Der nächste Castor rollt Ende November

Seit Mitte dieses Jahres ist es im Rahmen des (seit April 2002 geltenden) so gen­annten Atomausstieggesetzes verboten, abgebrannte Brennelemente aus deutschen Atomkraftwerken (AKW) in Wiederaufarbeitungsanlagen (WAA) zu transportieren.

Wiederaufarbeiten heißt, dass von den abgebrannten Elementen aus zivil genutzten Leistungsreaktoren Uran (96%), Plutonium (1%) und die restlichen Spaltprodukte (3%), die den eigentlichen Atommüll ausmachen, getrennt werden. Die Wiederaufbereitung, also Herstellung von reinem Uran und Plutonium, wurde ursprünglich entwickelt, um Atom­bombenmaterial herzustellen. So war zum Beispiel die Atombombe auf Hiroshima eine Uranbombe. Im Rahmen der zivilen Nutzung der Kernenergie wird heute vor allem Plutonium zu neu­en Brennelementen verarbeitet.

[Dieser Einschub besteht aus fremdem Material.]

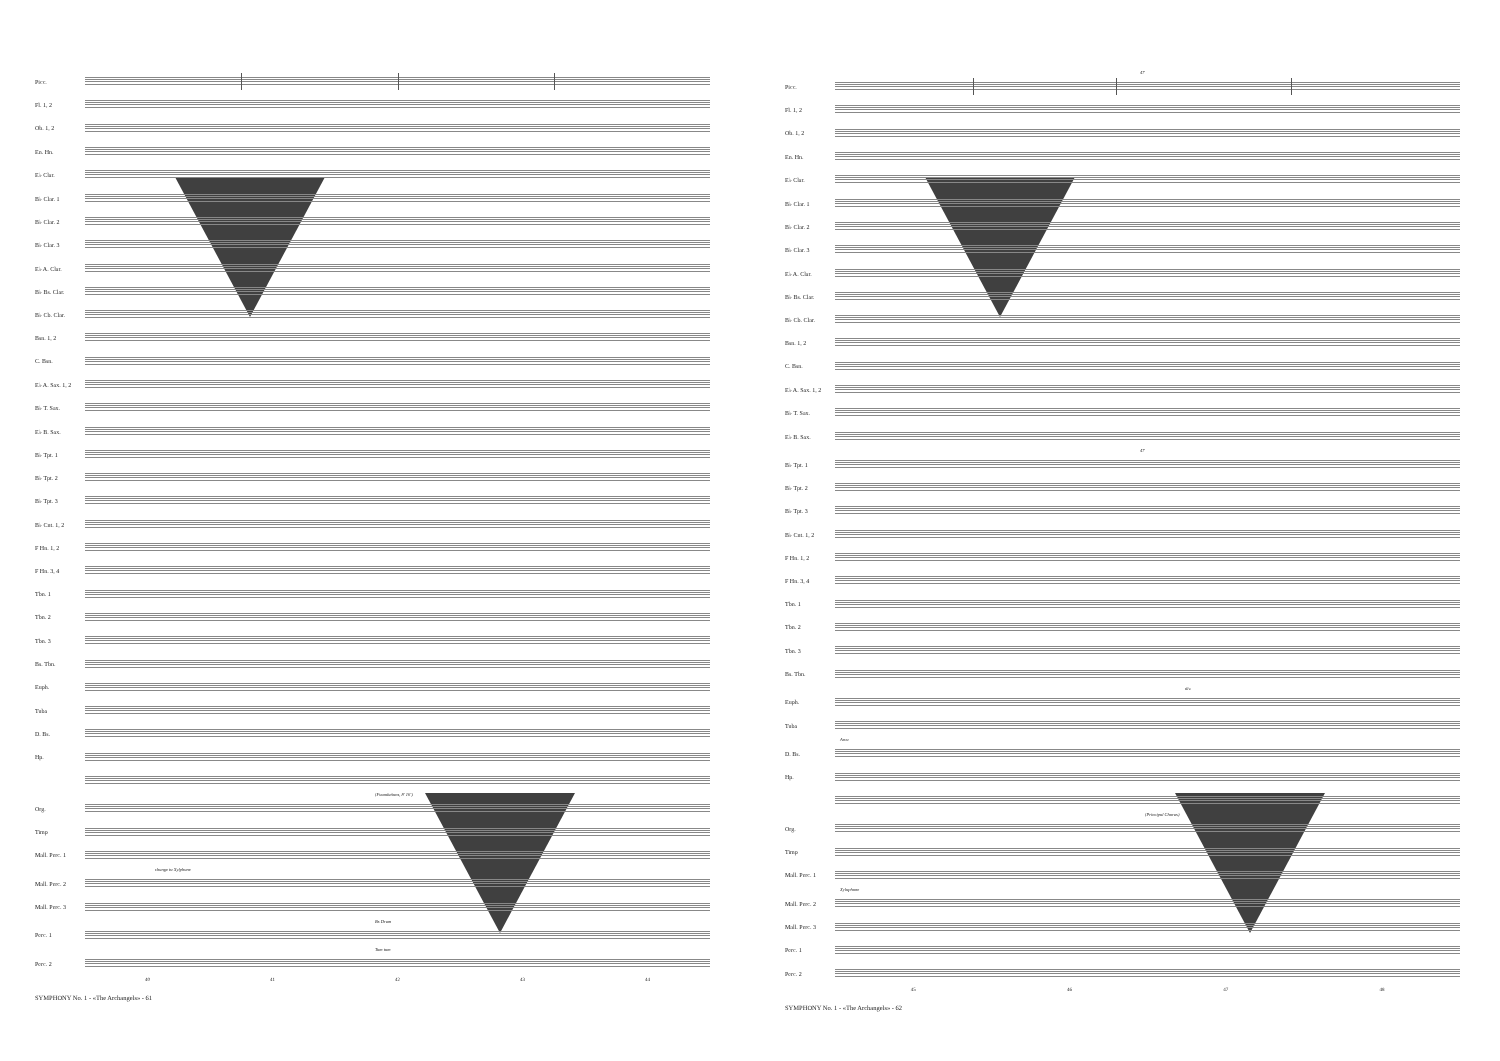Picc.
Fl. 1, 2
Ob. 1, 2
En. Hn.
E♭ Clar.
B♭ Clar. 1
B♭ Clar. 2
B♭ Clar. 3
E♭ A. Clar.
B♭ Bs. Clar.
B♭ Cb. Clar.
Bsn. 1, 2
C. Bsn.
E♭ A. Sax. 1, 2
B♭ T. Sax.
E♭ B. Sax.
B♭ Tpt. 1
B♭ Tpt. 2
B♭ Tpt. 3
B♭ Cnt. 1, 2
F Hn. 1, 2
F Hn. 3, 4
Tbn. 1
Tbn. 2
Tbn. 3
Bs. Tbn.
Euph.
Tuba
D. Bs.
Hp.
(Foundations, 8' 16')
Org.
Timp
Mall. Perc. 1
change to Xylphone
Mall. Perc. 2
Mall. Perc. 3
Bs Drum
Perc. 1
Tam tam
Perc. 2
40 41 42 43 44
SYMPHONY No. 1 - «The Archangels» - 61
47
Picc.
Fl. 1, 2
Ob. 1, 2
En. Hn.
E♭ Clar.
B♭ Clar. 1
B♭ Clar. 2
B♭ Clar. 3
E♭ A. Clar.
B♭ Bs. Clar.
B♭ Cb. Clar.
Bsn. 1, 2
C. Bsn.
E♭ A. Sax. 1, 2
B♭ T. Sax.
E♭ B. Sax.
47
B♭ Tpt. 1
B♭ Tpt. 2
B♭ Tpt. 3
B♭ Cnt. 1, 2
F Hn. 1, 2
F Hn. 3, 4
Tbn. 1
Tbn. 2
Tbn. 3
Bs. Tbn.
div.
Euph.
Tuba
Arco
D. Bs.
Hp.
(Principal Chorus)
Org.
Timp
Mall. Perc. 1
Xylophone
Mall. Perc. 2
Mall. Perc. 3
Perc. 1
Perc. 2
45 46 47 48
SYMPHONY No. 1 - «The Archangels» - 62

Die für deutsche AKW Be­treiber relevanten WAAs befinden sich in La Hague, Frankreich und Sellafield, Großbritannien. Im Wissen um das baldige Verbot der Transporte beeilten sich die Betreiber, noch vor in Kraft treten des Gesetzes ihre Lager zu leeren. Damit werden die Kernelemente noch auf Jahrzehnte weiter verarbeitet werden.

Der dabei entstehende, nicht mehr verwertbare, hochradioaktive Müll wird in Castor­behältern dann wieder nach Deut­schland zurückgekarrt. Da sich bis heute noch keine Lösung für eine endgültige Lagerung gefunden hat, wird das strahlende Erbe der Atomwirtschaft in Zwischenlagern gestapelt. Eines dieser Lager befindet sich in Gorleben, wo der Müll auch nicht „entsorgt“, sondern nur oberirdisch gelagert wird, um im Bergwerk des Salzstocks Gorleben versenkt zu werden.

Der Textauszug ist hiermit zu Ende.